Discriminant analysis uses characteristics of a set of objects to classify a collection into classes. In Gaeapas the collection of objects are geological situations, say petroleum systems, that can be split in a class with HC charge and another that has no HC charge. Her the objective is not so much to classify an object (say prospect) to be in one class or the other, but to estimate the probability of class membership, see van der Geer (1972). We will arbitrarily call the first one class 1 and the other (dry) class 2. Discriminant analysis then uses a number of characteristics (variables), such as SR thickness, TOC, Maturity, etc. to find an equation that in an optimal way distinguishes between the two classes. Such an equation gives the "Discriminant Score".

What happens can be imagined in space. The items in the collection have e.g. 6 characteristics. The values of the variables are distances along 6 dimensions. So in 6-dimensional space each item in the learning (calibration) set can be plotted as a point. Normally class 1 and class 2 points form a more or less overlapping cloud of points. Discriminant analysis finds a one-dimensional line through this space onto which all the points can be projected. If the analysis is successful, most of the class 2 points will be on the left and class 1 on the right, with a mix in the middle. The distances measured along this line are the discriminant scores.

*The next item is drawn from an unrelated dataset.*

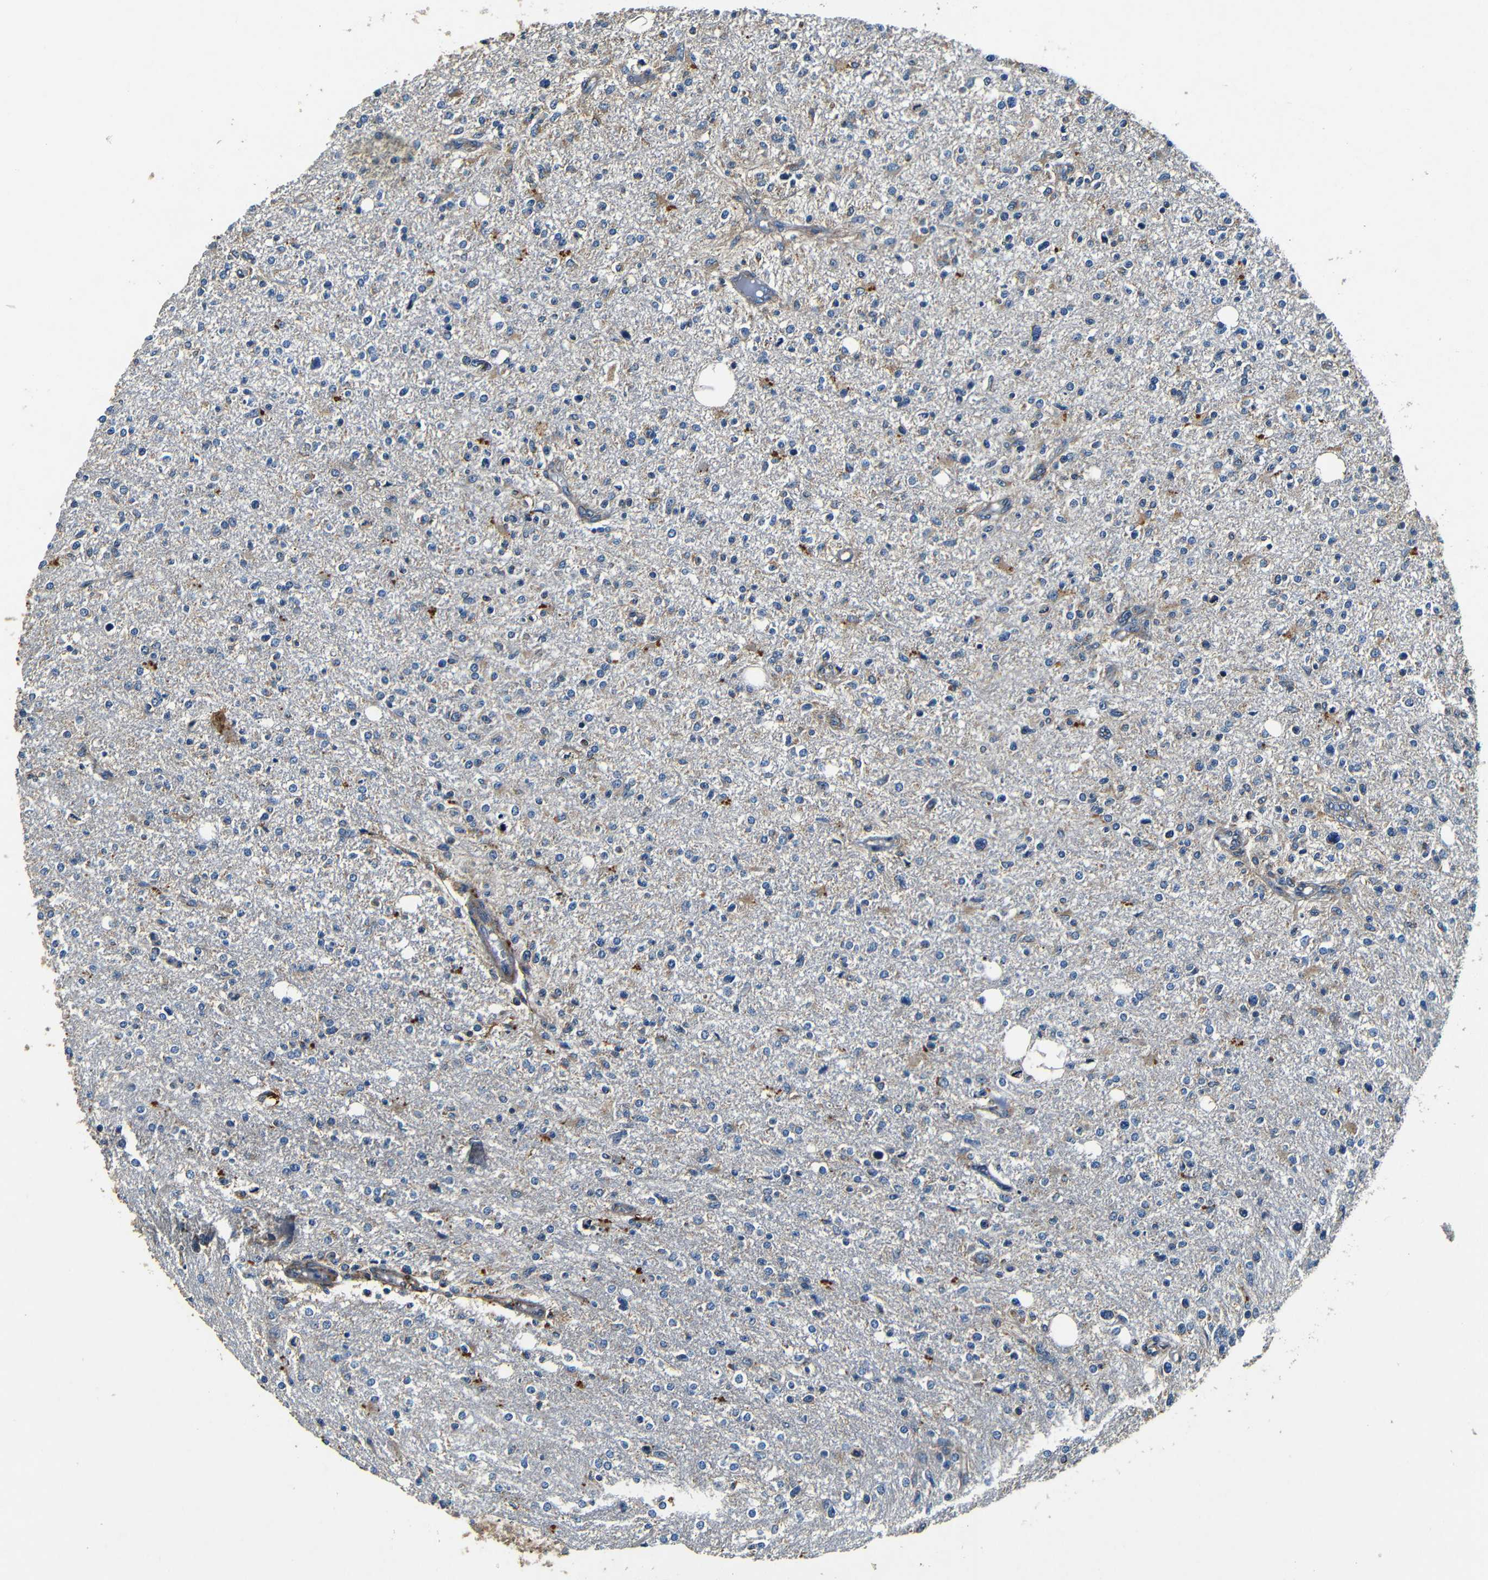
{"staining": {"intensity": "moderate", "quantity": "<25%", "location": "cytoplasmic/membranous"}, "tissue": "glioma", "cell_type": "Tumor cells", "image_type": "cancer", "snomed": [{"axis": "morphology", "description": "Glioma, malignant, High grade"}, {"axis": "topography", "description": "Cerebral cortex"}], "caption": "This is an image of IHC staining of high-grade glioma (malignant), which shows moderate expression in the cytoplasmic/membranous of tumor cells.", "gene": "MTX1", "patient": {"sex": "male", "age": 76}}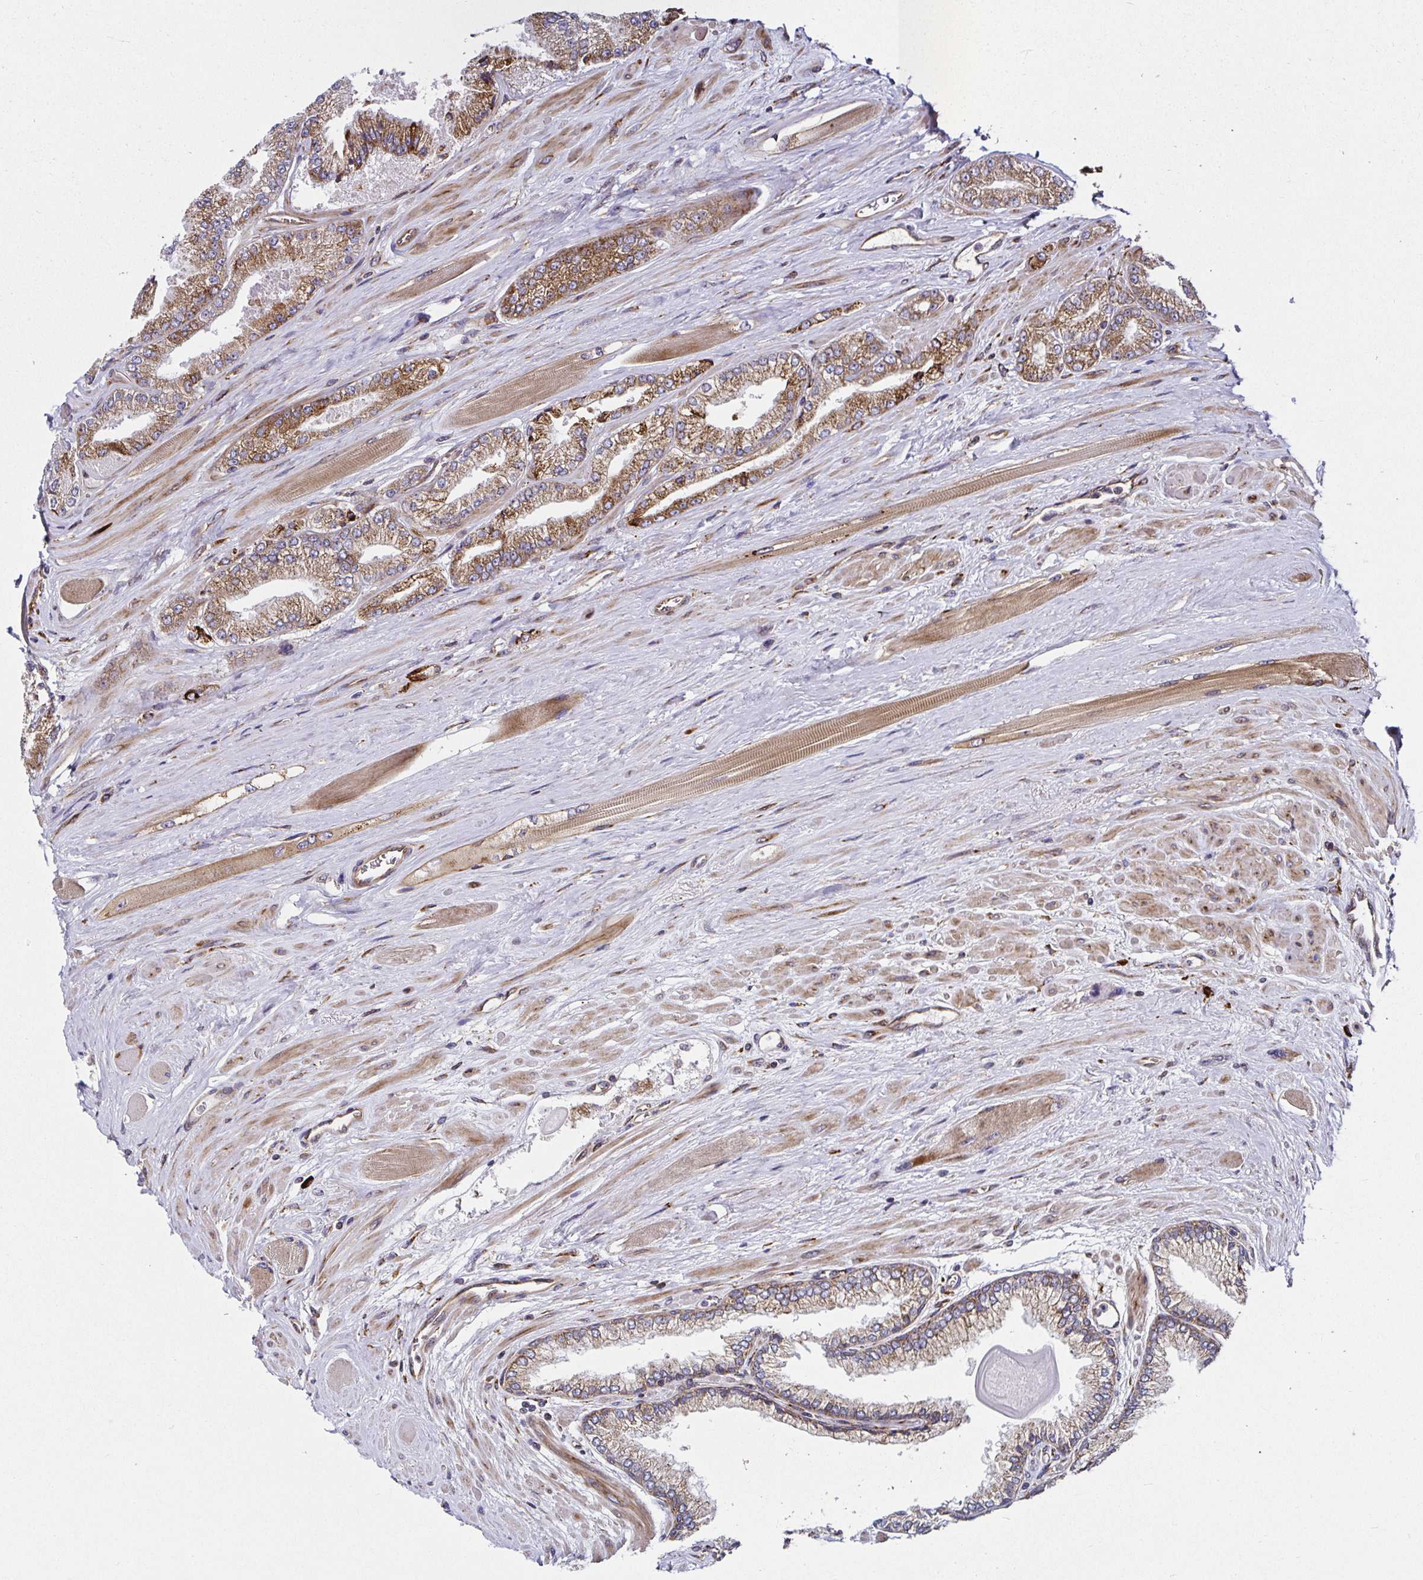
{"staining": {"intensity": "moderate", "quantity": ">75%", "location": "cytoplasmic/membranous"}, "tissue": "prostate cancer", "cell_type": "Tumor cells", "image_type": "cancer", "snomed": [{"axis": "morphology", "description": "Adenocarcinoma, Low grade"}, {"axis": "topography", "description": "Prostate"}], "caption": "This is a micrograph of IHC staining of low-grade adenocarcinoma (prostate), which shows moderate expression in the cytoplasmic/membranous of tumor cells.", "gene": "SMYD3", "patient": {"sex": "male", "age": 67}}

This allows us to form a histogram, or more precisely, a probability density function (pdf) for each class. So far, the reverend Thomas Bayes (1702-1761) has not meddled with this. But now we realize that the classification is not perfect because of the overlap of points and hence of the histograms or pdfs. With help of Bayes we can find a posterior probability of P[HC] that corresponds to a given discriminant score. The procedure is given in the figure below:

We start off with the local prior P[HC], in this example 0.450 and shown as a horizontal line at height = 0.450. The constant level of this line symbolically means that as yet no information of discriminant scores is used. The latter information is used to update the local prior to a posterior as indicated by the calculations. This involves the concept of "Odds", an old term from gambling. It is a probability divided by (1 minus the probability) i.e. p / ( 1 - p). It comes in handy because the simple Bayes formula applied is in terms of odds. The update also involves the "likelihood ratio", L1/L2. This a ratio of the ordinates to the two pdfs at the position of the discriminant score. As we are somewhat more in the red curve of class 1 that that of two, the L1 > L2. This is good news. The local prior of 0.450 becomes the better posterior 0.630, after conversion of the posterior odds to a probability.